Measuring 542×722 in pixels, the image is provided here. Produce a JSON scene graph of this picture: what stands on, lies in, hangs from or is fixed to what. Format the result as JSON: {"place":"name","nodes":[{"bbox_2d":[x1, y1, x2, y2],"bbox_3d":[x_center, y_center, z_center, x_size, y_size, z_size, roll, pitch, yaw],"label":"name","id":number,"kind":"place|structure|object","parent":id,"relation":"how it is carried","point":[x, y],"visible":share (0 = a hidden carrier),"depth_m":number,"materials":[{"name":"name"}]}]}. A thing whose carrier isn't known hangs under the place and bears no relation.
* * *
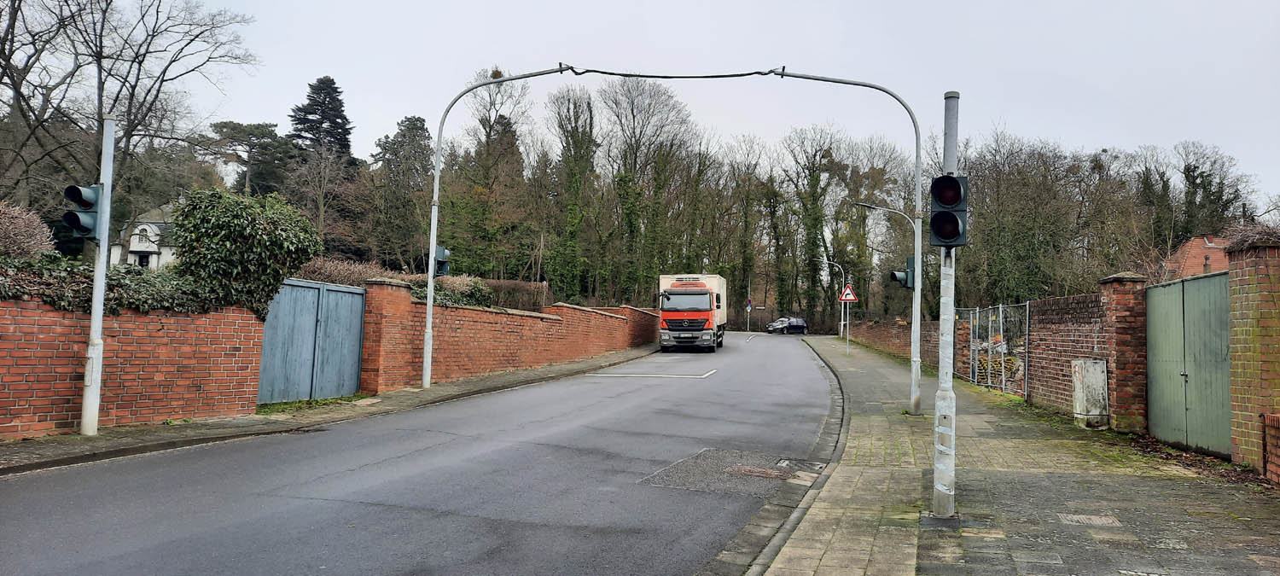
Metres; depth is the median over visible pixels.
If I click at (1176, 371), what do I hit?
* * *
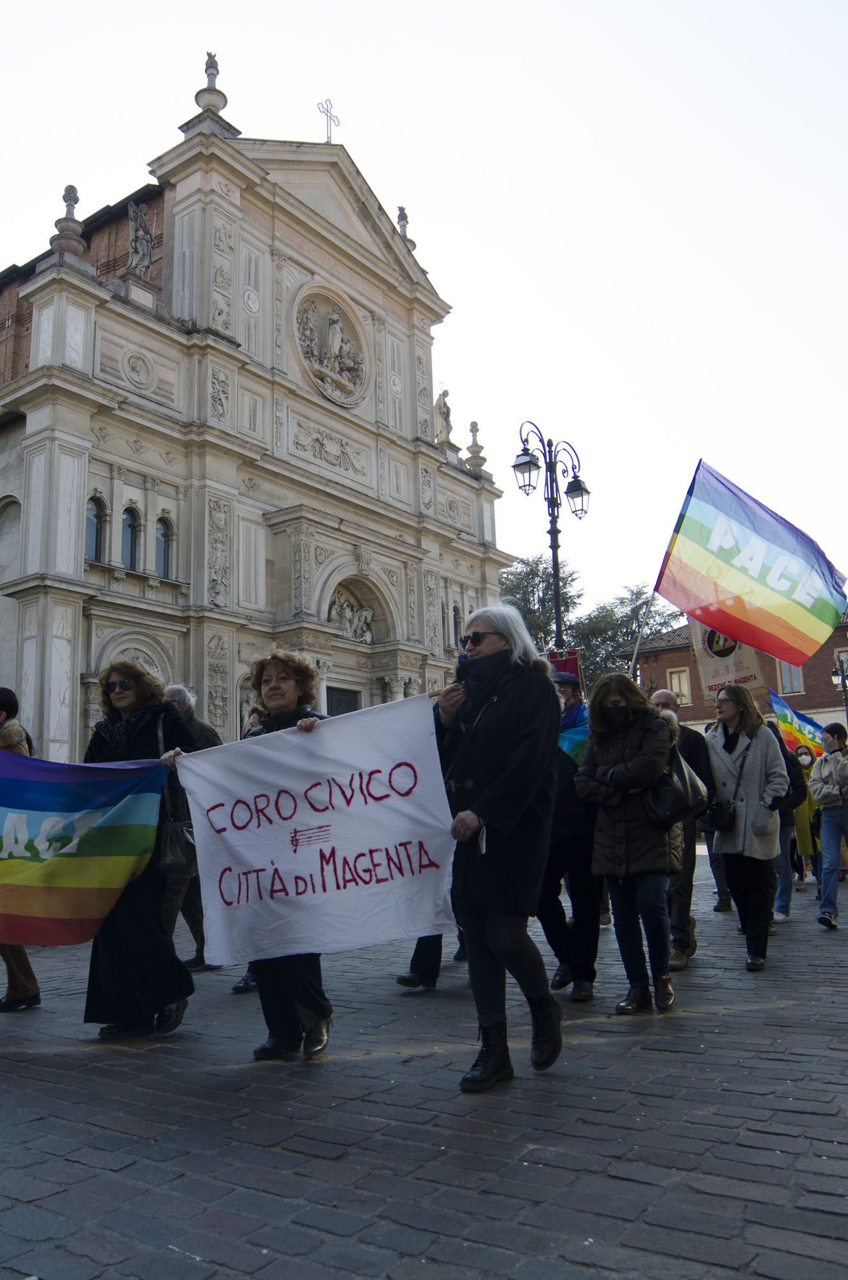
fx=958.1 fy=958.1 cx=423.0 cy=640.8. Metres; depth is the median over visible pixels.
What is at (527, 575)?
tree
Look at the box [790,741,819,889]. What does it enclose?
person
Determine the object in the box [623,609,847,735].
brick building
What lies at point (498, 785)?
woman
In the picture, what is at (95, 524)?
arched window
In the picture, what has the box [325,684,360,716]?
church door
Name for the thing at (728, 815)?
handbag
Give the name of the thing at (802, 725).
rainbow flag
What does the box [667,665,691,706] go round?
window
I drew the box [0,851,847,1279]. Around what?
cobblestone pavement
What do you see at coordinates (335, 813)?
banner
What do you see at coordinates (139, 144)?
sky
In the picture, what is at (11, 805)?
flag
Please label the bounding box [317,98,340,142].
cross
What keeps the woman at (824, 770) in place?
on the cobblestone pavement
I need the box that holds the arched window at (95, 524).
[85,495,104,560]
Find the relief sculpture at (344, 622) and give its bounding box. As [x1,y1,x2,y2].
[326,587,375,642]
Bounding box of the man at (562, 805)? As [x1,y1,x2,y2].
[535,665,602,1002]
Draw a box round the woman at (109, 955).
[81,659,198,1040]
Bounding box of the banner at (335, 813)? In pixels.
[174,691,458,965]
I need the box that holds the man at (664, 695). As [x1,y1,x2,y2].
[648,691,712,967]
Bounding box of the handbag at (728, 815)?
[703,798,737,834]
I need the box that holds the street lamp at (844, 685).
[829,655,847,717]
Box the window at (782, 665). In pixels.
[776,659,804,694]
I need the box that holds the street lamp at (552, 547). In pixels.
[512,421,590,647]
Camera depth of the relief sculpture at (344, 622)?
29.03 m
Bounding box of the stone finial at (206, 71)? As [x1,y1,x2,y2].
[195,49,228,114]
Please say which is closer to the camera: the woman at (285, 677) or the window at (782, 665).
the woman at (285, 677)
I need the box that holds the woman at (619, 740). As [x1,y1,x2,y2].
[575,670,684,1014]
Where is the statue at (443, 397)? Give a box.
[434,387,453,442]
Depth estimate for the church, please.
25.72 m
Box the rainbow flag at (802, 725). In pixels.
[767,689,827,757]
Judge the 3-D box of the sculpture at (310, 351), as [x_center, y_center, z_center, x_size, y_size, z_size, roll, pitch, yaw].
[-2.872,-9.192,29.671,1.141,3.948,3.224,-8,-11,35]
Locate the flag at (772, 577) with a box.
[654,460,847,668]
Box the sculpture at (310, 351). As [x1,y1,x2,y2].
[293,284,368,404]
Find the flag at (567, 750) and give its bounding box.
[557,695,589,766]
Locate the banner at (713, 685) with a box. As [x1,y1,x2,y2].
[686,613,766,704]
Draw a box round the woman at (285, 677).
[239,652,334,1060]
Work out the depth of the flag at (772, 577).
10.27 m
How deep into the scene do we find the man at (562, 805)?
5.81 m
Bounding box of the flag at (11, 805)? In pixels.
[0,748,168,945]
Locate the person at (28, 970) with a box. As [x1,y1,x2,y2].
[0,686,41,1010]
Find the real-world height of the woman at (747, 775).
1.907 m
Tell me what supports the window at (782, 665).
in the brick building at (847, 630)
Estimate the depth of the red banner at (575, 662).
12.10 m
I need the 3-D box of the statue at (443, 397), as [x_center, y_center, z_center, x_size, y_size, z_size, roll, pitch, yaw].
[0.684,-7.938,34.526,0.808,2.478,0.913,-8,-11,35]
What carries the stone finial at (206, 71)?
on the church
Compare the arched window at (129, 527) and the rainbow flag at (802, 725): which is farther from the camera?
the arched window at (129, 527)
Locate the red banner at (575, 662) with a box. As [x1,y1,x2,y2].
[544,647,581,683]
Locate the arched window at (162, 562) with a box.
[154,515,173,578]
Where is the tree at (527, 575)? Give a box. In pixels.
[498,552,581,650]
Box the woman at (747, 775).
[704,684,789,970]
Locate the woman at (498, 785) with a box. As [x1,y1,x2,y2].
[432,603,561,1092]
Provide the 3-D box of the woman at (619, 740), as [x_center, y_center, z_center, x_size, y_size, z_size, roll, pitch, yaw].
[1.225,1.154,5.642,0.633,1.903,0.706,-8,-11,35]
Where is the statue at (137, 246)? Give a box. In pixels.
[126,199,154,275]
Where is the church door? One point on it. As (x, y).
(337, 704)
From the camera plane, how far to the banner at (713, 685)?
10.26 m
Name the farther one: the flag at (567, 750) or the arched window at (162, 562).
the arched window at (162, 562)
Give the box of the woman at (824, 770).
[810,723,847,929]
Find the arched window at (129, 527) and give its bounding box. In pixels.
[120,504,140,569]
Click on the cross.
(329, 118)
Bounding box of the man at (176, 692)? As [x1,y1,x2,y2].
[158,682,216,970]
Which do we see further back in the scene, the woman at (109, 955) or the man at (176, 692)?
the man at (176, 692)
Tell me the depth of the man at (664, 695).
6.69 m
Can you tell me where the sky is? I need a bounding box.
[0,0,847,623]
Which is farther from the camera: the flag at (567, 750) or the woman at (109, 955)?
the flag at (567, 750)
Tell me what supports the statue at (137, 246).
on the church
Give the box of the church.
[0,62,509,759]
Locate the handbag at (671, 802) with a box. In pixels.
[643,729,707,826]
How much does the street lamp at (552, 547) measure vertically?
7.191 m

EXERCISE OBJECTIVE => Every line of the material that includes the word "over" needs to be copied.

TASK SOLUTION =>
Metres; depth is the median over visible pixels.
fx=958.1 fy=958.1 cx=423.0 cy=640.8. Metres; depth is the median over visible pixels.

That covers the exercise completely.